A Brief History of Chinese Internet Censorship

A Brief History of Chinese Internet Censorship

One of the sharpest challenges yet to China’s stifling attempts at Internet censorship comes in the form of a lowly alpaca. Actually, the alpaca-like creature starring in online videos and lining Chinese store toy shelves is a mythical “grass-mud horse” — whose name in Chinese sounds just like a vulgar expression involving a sex act and, well, your mother. Bawdy as it may seem, an Internet children’s song about the animal, full of lewd homophones, has emerged as a galvanizing protest against the Communist government’s efforts to ban “subversive” material — political dissent, most importantly — from the web. Purportedly a harmless fantasy, the wink-wink, giggle-giggle creation is a virtual thumb in the eye of China’s unblinking censors.

For as long as there’s been an Internet, China has sought to monitor and control how its citizens use it. That’s no small task in the world’s most populous country, which now has more web-surfers — some 253 million — than America. Technology known as “the Great Firewall” blocks web sites on an array of sensitive topics , while tens of thousands of government monitors and citizen volunteers regularly sweep through blogs, chat forums, and even e-mail to ensure nothing challenges the country’s self-styled “harmonious society.” Together this massive network of Internet nannying is imperiously called “the Golden Shield Project.” Thousands of websites are blocked outright, and destinations such as YouTube, Flickr and Wikipedia are heavily restricted. Web users in Internet cafes — where the vast majority of Chinese go online — must supply personal information in order to sign on.

Ironically, it was U.S. technology firms that created much of the technology supporting the Great Firewall, and companies such as Google, Yahoo and Microsoft have taken tough criticism from human rights advocates for tolerating the country’s censorship. “I simply don’t understand how your corporate leadership sleeps at night,” the late Rep. Tom Lantos, a Holocaust survivor, told tech representatives at a 2006 House hearing. Yahoo has taken the most heat, after it acknowledged giving the government information that led to the imprisonment of at least one Chinese journalist. Google has established a separate web site for China, Google.cn, that it self-censors to satisfy Chinese authorities. The search giant argues that offering a limited set of information in China is better than no information at all.

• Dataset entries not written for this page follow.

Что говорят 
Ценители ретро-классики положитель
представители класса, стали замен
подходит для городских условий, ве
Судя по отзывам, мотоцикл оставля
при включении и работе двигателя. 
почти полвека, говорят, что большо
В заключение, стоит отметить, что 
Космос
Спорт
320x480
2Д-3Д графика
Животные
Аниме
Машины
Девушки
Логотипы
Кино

The government’s rules for what’s permissible online are sweeping and, like much of its rhetoric, vague. News, for instance, should be “healthy” and “in the public interest.” Audio or video content must not damage “China’s culture or traditions.” And nothing must challenge the Communist party. The guidelines leave many media outlets and web surfers baffled. Last December, for example, the New York Times reported that its website had been inexplicably blocked, while earlier in the year the BBC’s English language content was just as surprisingly unblocked, with visitors on Chinese computers quickly jumping from about 100 to 16,000. James Fallows of the Atlantic writes that such “selective enforcement” can lead to the most stifling restriction of all — self-censorship: “The idea is that if you’re never quite sure when, why and how hard the boom might be lowered on you, you start controlling yourself, rather than being limited strictly by what the government is able to control directly.” Not like most Chinese care, though. A recent Pew Research Center survey found that 80% of Chinese think the Internet should be managed or controlled, and 85% think the government should be responsible for doing it.

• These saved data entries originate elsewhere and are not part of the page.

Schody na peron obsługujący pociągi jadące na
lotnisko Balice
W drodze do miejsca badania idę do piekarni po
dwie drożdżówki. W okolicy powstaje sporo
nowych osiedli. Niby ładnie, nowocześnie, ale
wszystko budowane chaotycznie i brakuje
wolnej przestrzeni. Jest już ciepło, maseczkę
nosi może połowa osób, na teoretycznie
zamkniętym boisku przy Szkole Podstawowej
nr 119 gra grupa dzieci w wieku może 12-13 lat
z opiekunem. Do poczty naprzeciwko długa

Internet controls were loosened in advance of last year’s Beijing Olympics, and many western journalists saw scant sign of the Golden Shield, as the Internet was kept largely unfettered during the games. Restrictions have tightened again, however, especially since December, when democracy supporters used the Internet to circulate the “Charter 08” petition challenging the government. That crackdown, in part, has fed the grass-mud horse craze and similar online double entendres designed to flout the government’s role as Big Brother. As one Chinese blogger told the Times, even with the most modern technology trying to hold them back, people will find a way to express themselves. “It is like a water flow — if you block one direction, it flows to other directions, or overflows.”